The first was Gen. Lloyd Newton, then-commander of Air Education and Training Command, who presented Mr. Johnson with a coin during a visit to Goodfellow. The second was Maj. Gen. Norma Brown, who Mr. Johnson described as "a top-notch commander - a people's commander."
In addition to his job, Mr. Johnson said he was happy being in charge of the Black History Month Gospel Service at the base chapel. He is also a member of the African-American Heritage Committee and the Black Employment Committee, and is active in his church.
Mr. Johnson is retiring in April, and he said he looks forward to continuing with his volunteer work on the board of an adult daycare program. He said he might also volunteer as a substitute bus driver. Retirement will also give Mr. Johnson more time to spend with Sammie, his wife of 39 years, and their children Tracy, Stacy and Christina, who live in the local area. He will even have time to take his grandson, Samuel, fishing when he gets old enough.
As he looked back at his career, Mr.
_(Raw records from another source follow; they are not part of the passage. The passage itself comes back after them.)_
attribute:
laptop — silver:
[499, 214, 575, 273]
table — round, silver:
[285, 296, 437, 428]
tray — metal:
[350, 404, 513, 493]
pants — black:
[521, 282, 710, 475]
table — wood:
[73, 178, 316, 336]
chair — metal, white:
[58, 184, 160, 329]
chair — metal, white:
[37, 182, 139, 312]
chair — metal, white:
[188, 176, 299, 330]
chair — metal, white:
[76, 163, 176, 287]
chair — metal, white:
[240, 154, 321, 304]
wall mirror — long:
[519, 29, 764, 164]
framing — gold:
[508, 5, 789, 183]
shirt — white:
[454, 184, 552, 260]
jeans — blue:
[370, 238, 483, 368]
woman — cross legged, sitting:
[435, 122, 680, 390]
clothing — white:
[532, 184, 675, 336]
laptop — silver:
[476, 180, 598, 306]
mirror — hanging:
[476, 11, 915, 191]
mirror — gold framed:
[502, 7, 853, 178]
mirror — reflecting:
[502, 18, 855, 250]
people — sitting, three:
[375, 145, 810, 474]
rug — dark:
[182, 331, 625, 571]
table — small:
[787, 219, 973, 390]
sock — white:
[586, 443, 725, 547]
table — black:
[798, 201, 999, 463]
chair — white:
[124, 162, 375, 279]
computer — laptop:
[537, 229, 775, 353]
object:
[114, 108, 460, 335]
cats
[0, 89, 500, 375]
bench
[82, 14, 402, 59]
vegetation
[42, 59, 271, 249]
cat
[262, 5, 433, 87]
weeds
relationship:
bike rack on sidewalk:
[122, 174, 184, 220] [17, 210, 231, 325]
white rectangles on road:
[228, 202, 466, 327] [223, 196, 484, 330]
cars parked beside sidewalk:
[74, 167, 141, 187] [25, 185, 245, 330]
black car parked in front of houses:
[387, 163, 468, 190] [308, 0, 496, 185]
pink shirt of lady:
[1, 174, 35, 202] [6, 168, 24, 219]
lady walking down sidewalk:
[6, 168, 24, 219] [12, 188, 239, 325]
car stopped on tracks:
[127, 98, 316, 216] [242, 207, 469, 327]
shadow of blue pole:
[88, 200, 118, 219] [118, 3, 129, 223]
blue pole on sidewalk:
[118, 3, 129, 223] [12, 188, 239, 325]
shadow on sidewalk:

Johnson had a simple reason for staying with Goodfellow for 40 years.
"Why change when it's not necessary?" he quipped. "The job has been great, the pay has been great and I've had great supervisors." He added that he is often at work even when he doesn't feel well - when he called in sick this past year, it surprised many of his co-workers, many of whom had never known him to do so.
"My deal is this," Mr. Johnson said. "I'm paid to do a job, so I do it to the best of my ability, and part of that is making sure to be here to do that job even if I don't want to be."
As he prepares to leave for retirement, Mr. Johnson said he's satisfied with the record he'll leave behind. "I take pride in my work," he said, "and the record shows that."